Considering the speeches which are the thrust of this essay, both King and Anthony are speaking of fundamental rights of all citizens and focusing in specifically on one group, African-Americans for King and women for Anthony. Their focus in speaking about equal rights for African-Americans and women starts out quoting the documents which are the foundation of their respective movements, Lincoln’s Emancipation Proclamation, the Declaration of Independence, and the Constitution of the United States of America. In his speech, King notes that even though the Emancipation Proclamation had fundamentally given freedom to the negro slaves, even 100 years after that “the Negro is still sadly crippled by the manacles of segregation and the chains of discrimination” (King). Anthony makes several references to the Declaration of Independence and the U.S. Constitution in her speech. In making her point about women’s suffrage, Anthony quotes the preamble to the U.S. Constitution and then states;

“It was we, the people, not we, the white male citizens, nor yet we, the male citizens; but we, the whole people, who formed this Union. And we formed it, not to give the blessings or liberty, but to secure them; not to the half of ourselves and the half of our posterity, but to the whole people-women as well as men” (Linder).

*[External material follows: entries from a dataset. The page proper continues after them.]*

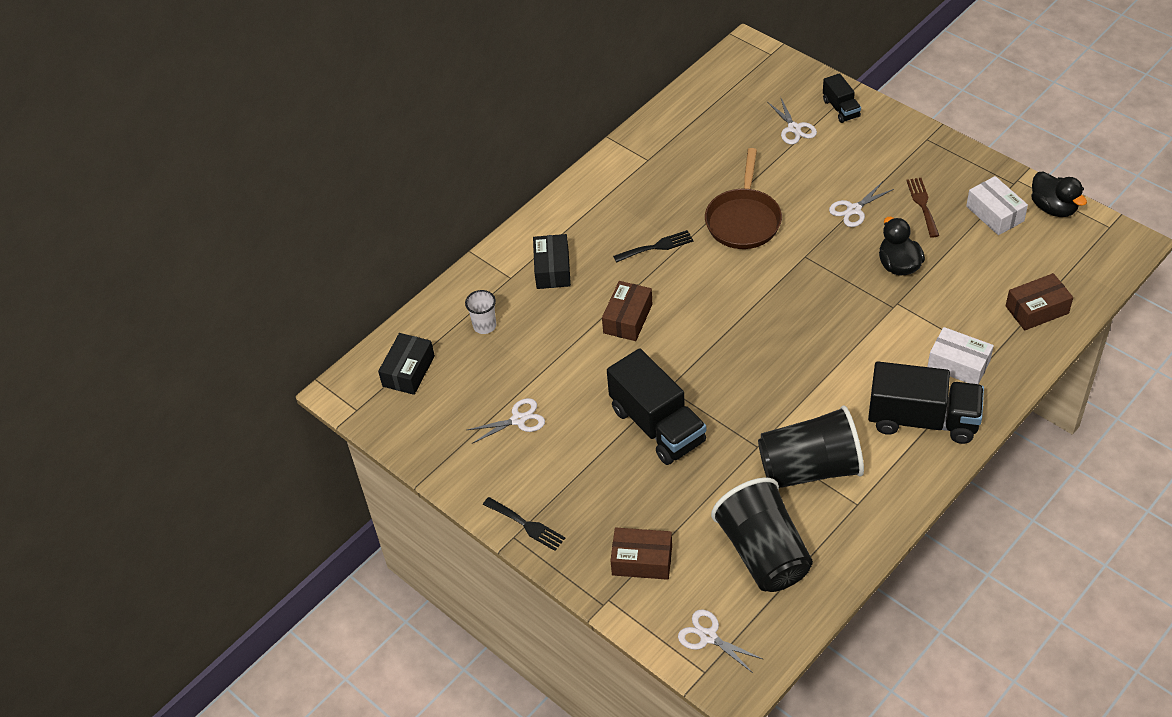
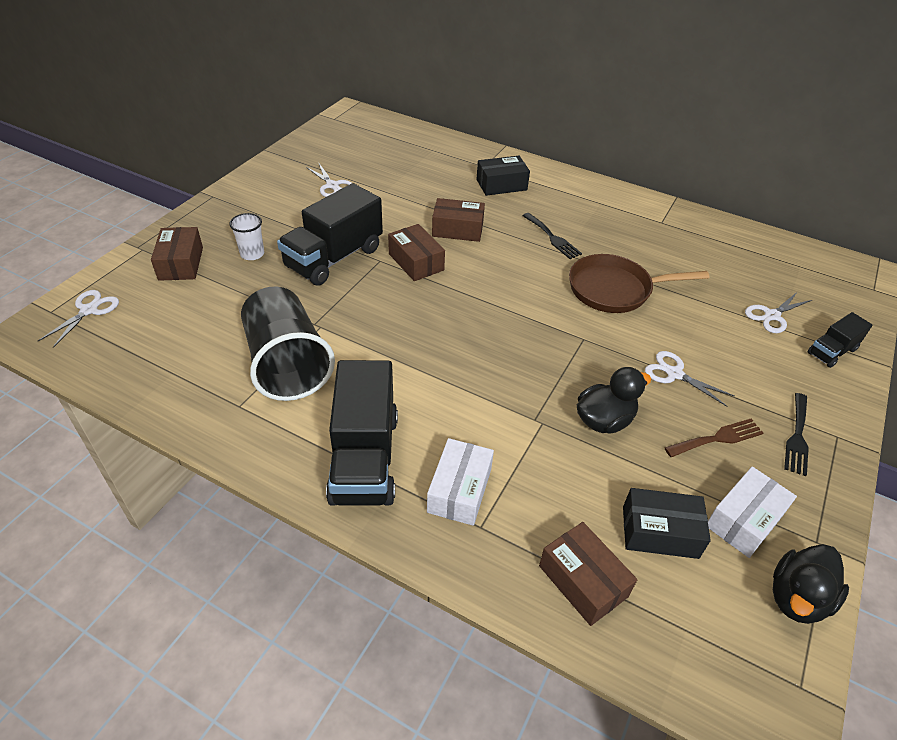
camera: 70 degrees right, 5 degrees down
(408, 371) = (374, 134): black box -> black box (660, 532)
(484, 326) = (428, 160): white cup -> white cup (252, 254)
(526, 525) = (224, 201): black fork -> black fork (797, 437)
(676, 359) = (416, 262): none -> brown box
(763, 553) = (181, 338): black cup -> none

Both King and Anthony felt very strongly that their struggles were righteous and worthy of the time and effort that they put in on behalf of African-Americans and women.

Both Dr. Martin Luther King Jr. and Susan B. Anthony believed to a level deep within their souls that the causes for which they fought were worth the struggles which they endured and they would do anything to advance their respective causes even going as far as suffering incarceration to make their point. It is because of these two individuals that the causes of African-Americans and women have been advanced and brought out from the recesses of society where they once laid dormant. Many people in the United States, including recent Presidents and presidential candidates owe their freedom to pursue that high office to Martin Luther King Jr. and Susan B. Anthony, pioneers in ending discrimination in the United States.

Works Cited

King, Martin Luther, Jr. “Transcript of speech by Dr. Martin Luther King Jr., August 28, 1963. Lincoln Memorial in Washington D.C.” Analytic Tech website. http://www.analytictech.com/mb021/mlk.htm. Accessed April 30, 2017.

Library of Congress. “King’s Letter from a Birmingham Jail.” Library of Congress. http://www.americaslibrary.gov/aa/king/aa_king_jail_1.html. Accessed April 30, 2017.

Linder, Douglas O. “Address of Susan B. Anthony.” Famous Trials website. http://www.famous-trials.com/anthony/444-home. Accessed April 30, 2017.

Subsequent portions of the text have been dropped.